─── Exercise input ───

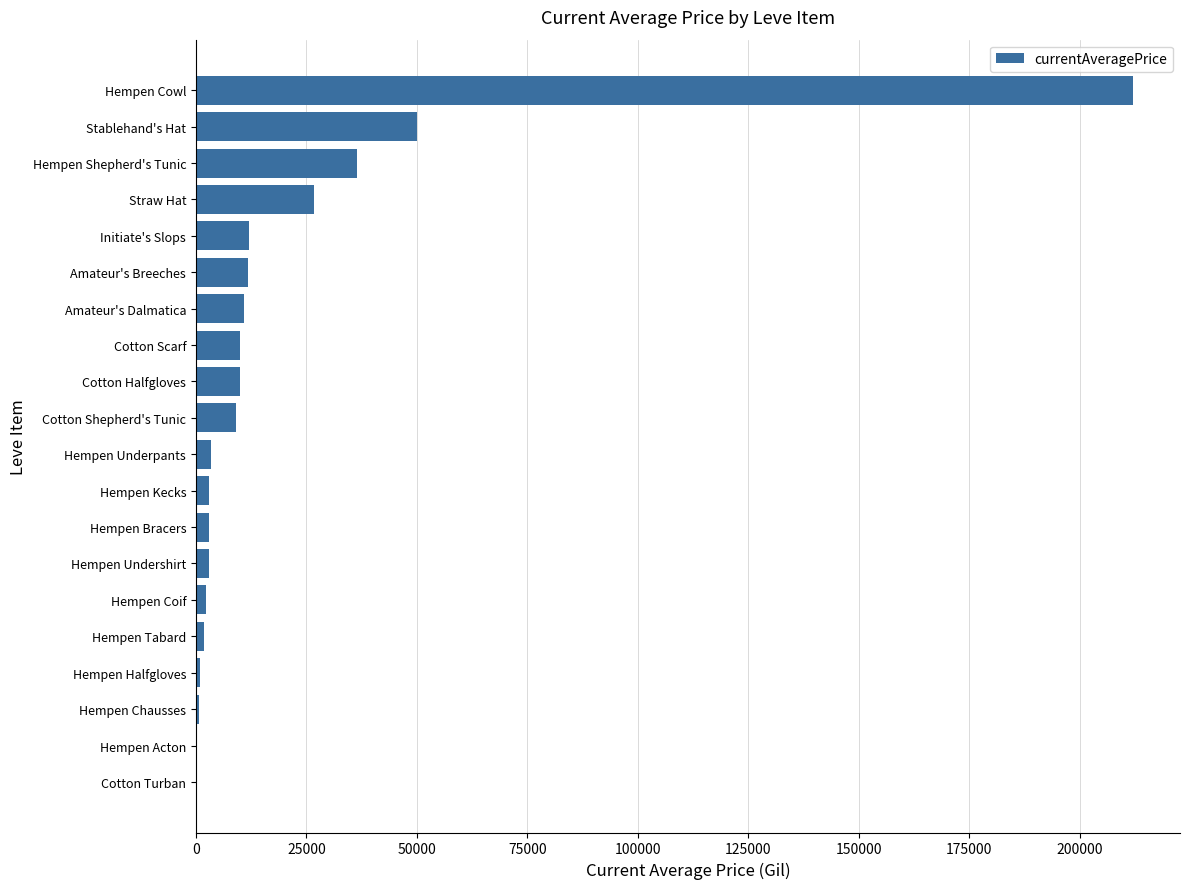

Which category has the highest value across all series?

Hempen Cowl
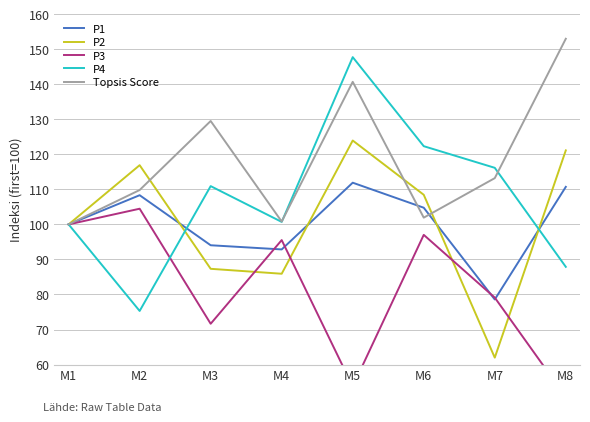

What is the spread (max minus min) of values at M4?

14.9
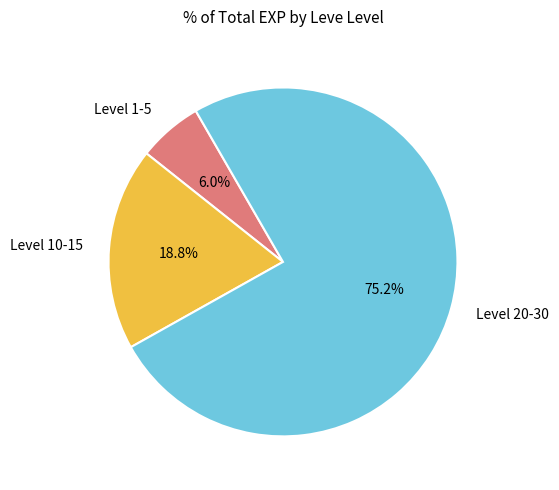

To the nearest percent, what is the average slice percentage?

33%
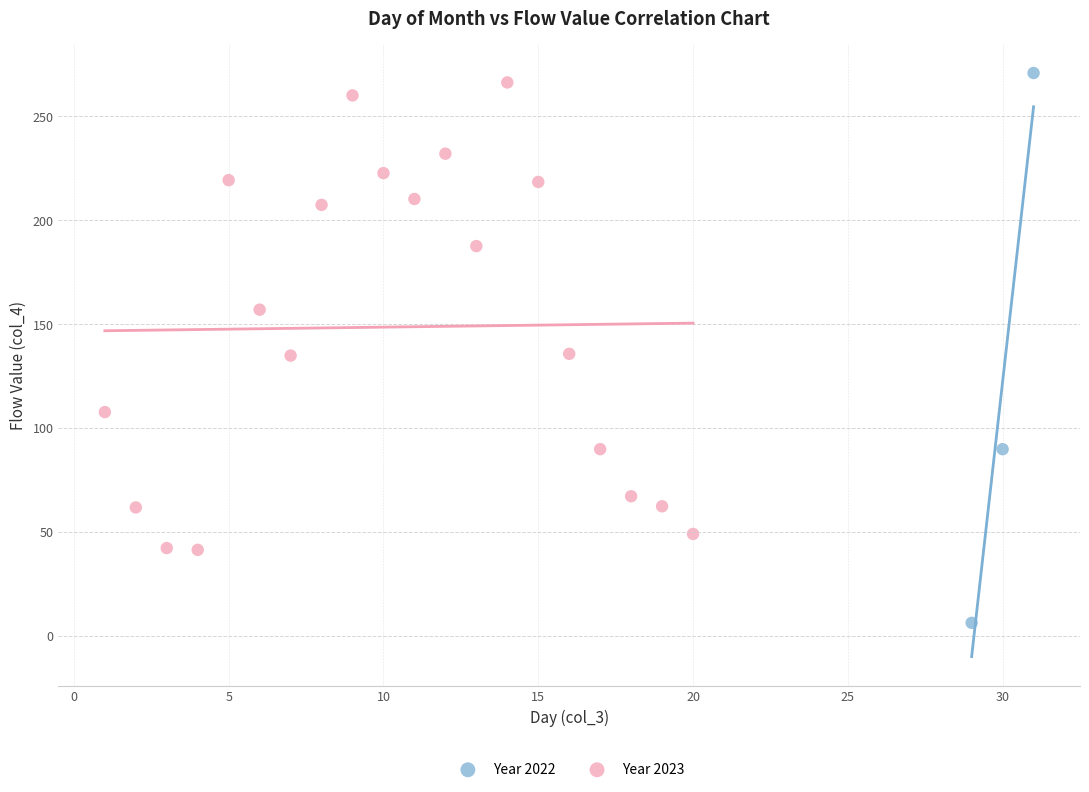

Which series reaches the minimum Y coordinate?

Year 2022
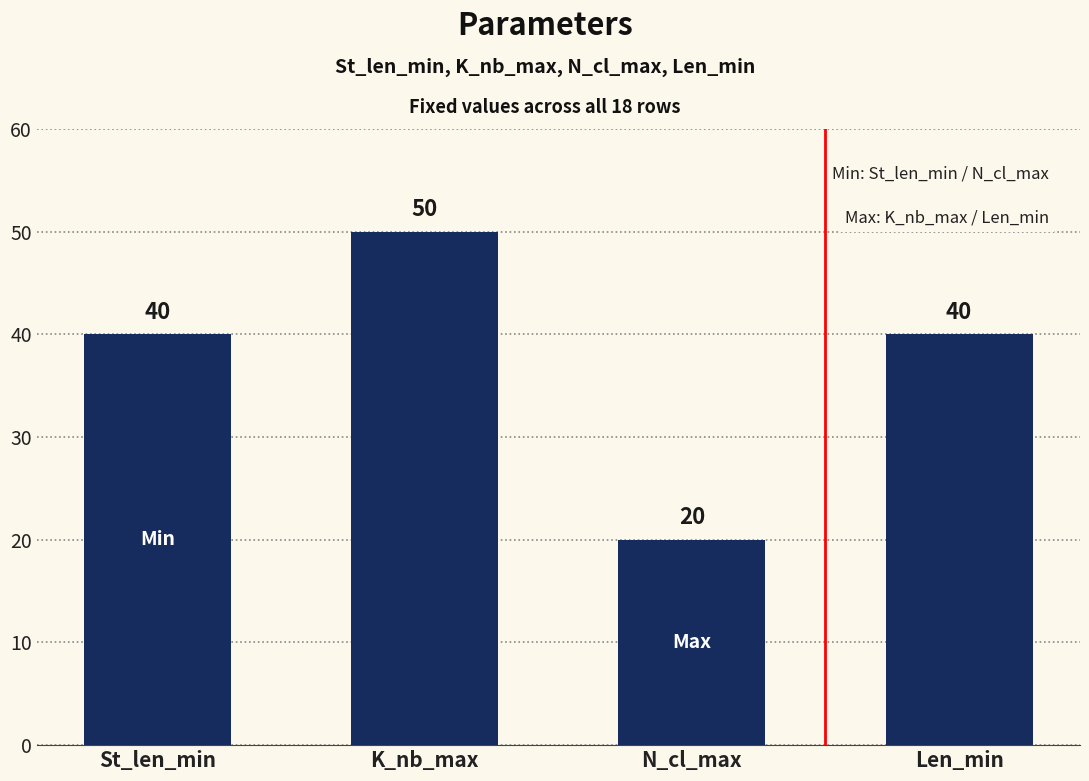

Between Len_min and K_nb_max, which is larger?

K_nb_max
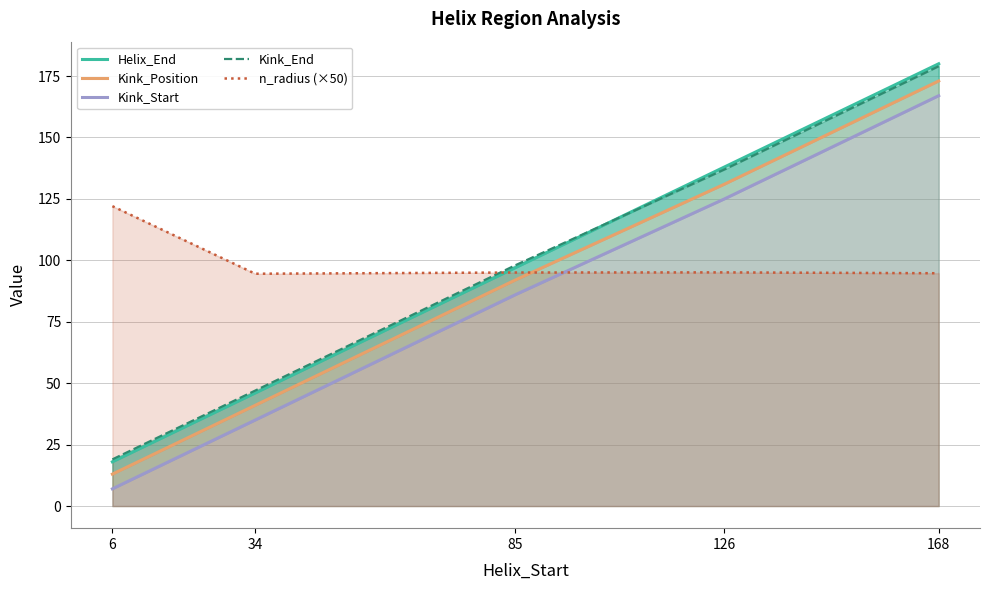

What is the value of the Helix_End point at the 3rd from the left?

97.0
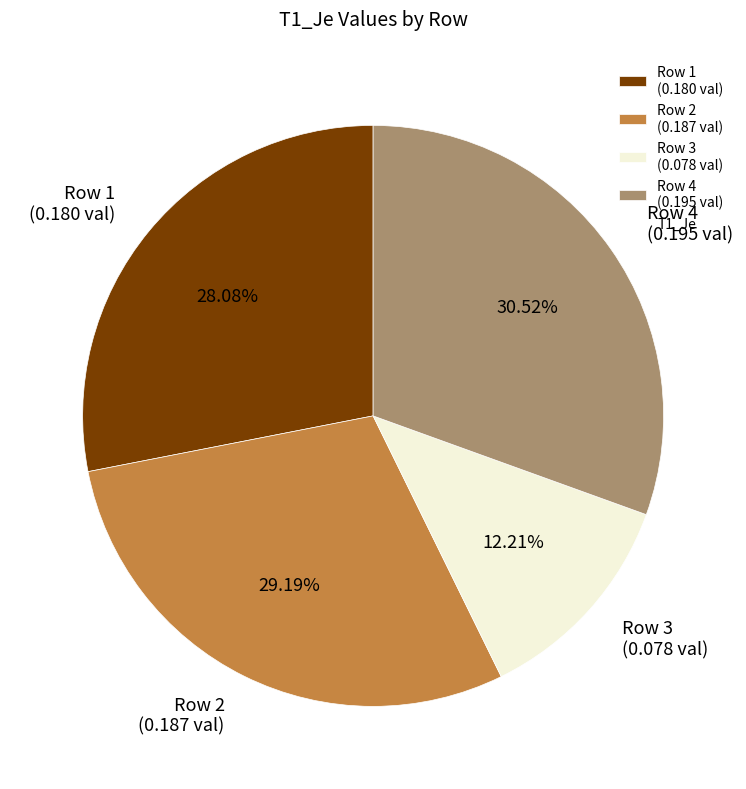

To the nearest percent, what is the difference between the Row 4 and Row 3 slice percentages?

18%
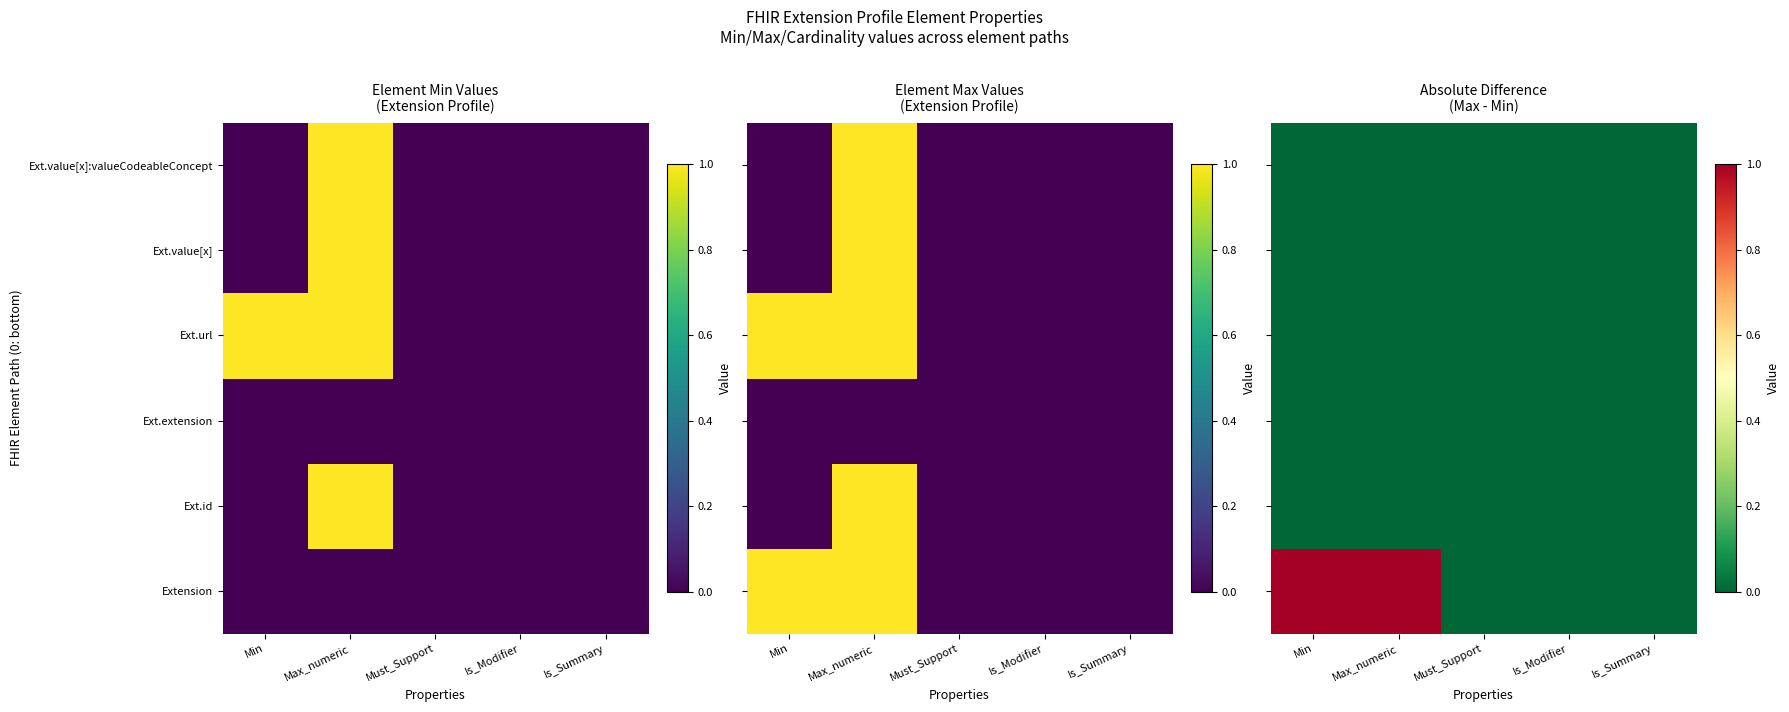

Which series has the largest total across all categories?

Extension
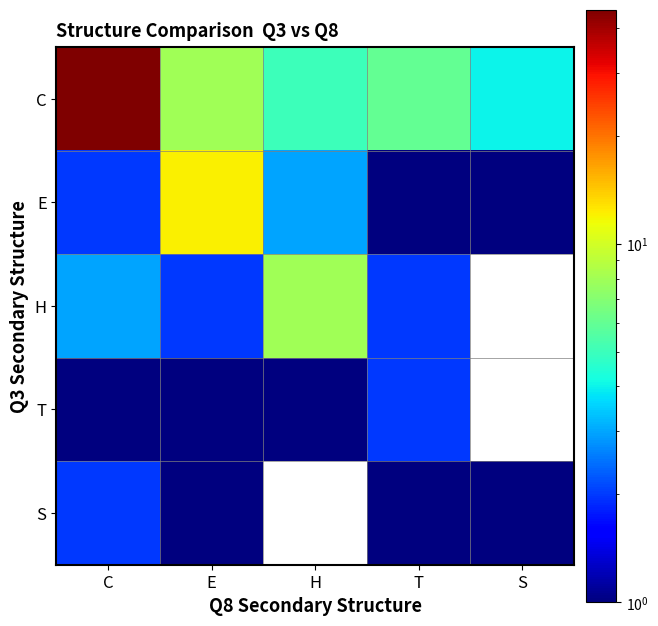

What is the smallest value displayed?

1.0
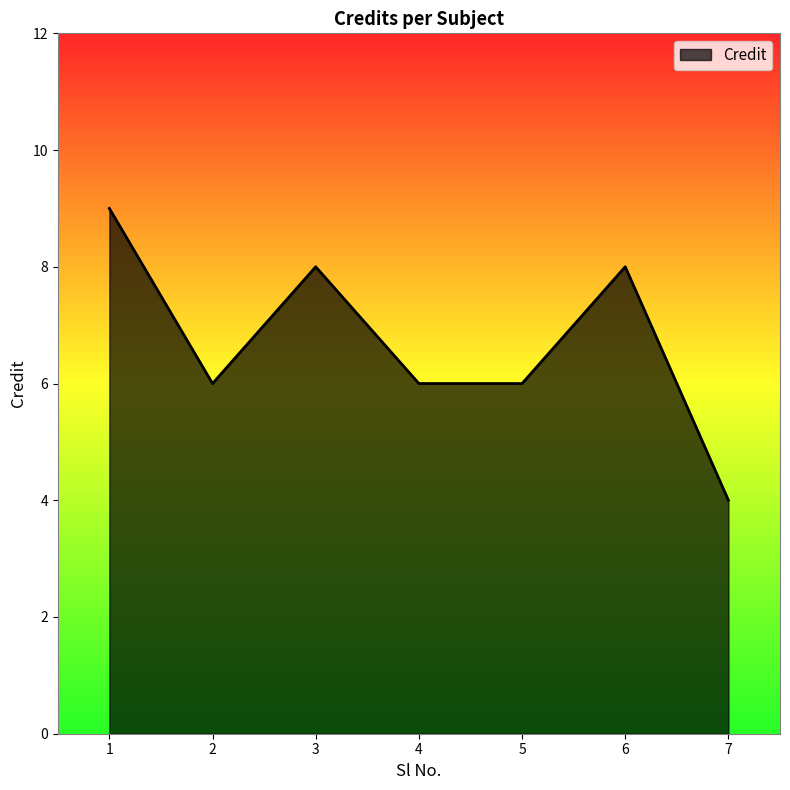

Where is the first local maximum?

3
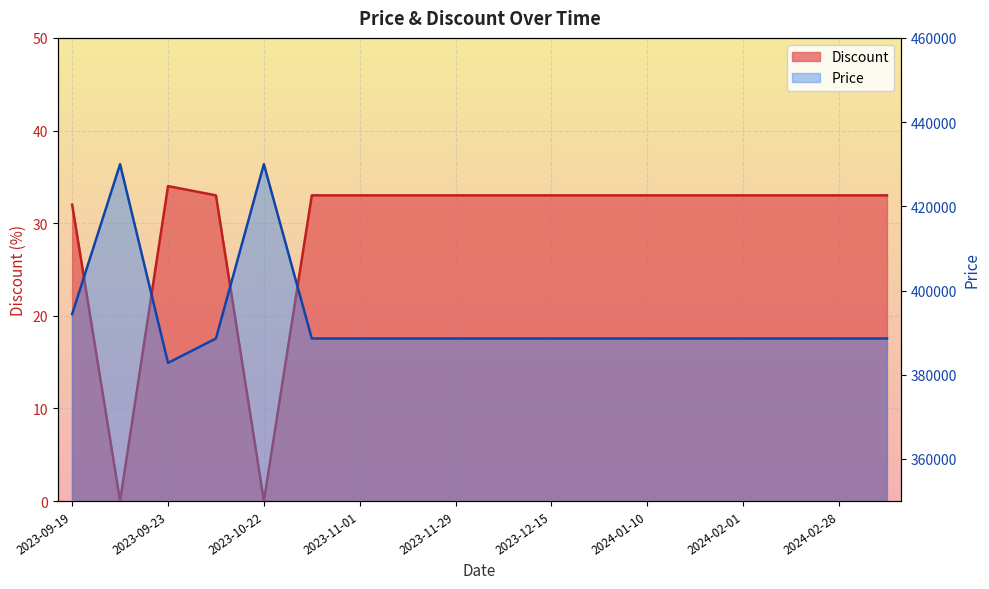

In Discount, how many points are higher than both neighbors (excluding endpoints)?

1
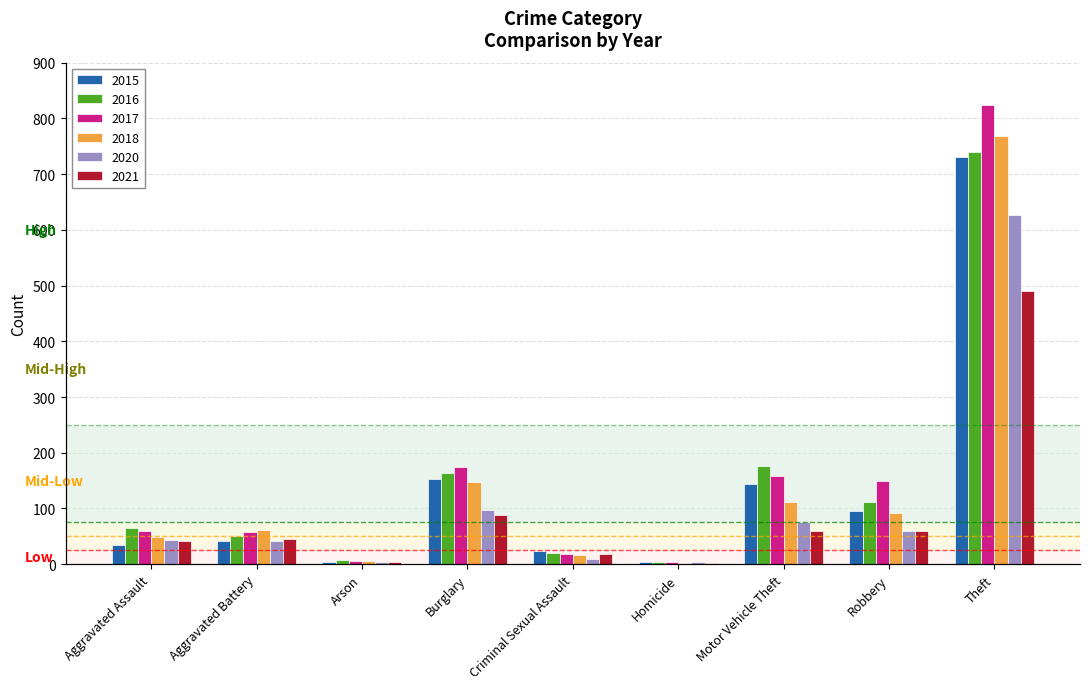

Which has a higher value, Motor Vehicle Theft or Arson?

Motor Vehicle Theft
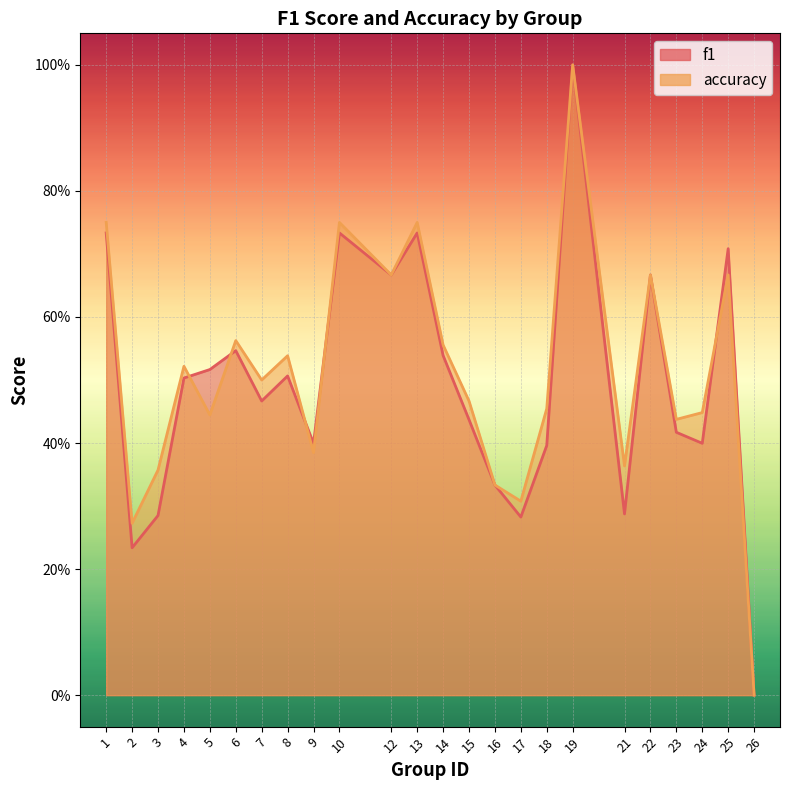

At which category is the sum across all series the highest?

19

───

▸ Task brief: Copy the material verbatim from the line containing "Where is the first local maximum?" through the end of the material, including both ends. Leave out the pictures.

▸ Completed task:
Where is the first local maximum?

3

In Discount, how many points are higher than both neighbors (excluding endpoints)?

1

Which has a higher value, Motor Vehicle Theft or Arson?

Motor Vehicle Theft

At which category is the sum across all series the highest?

19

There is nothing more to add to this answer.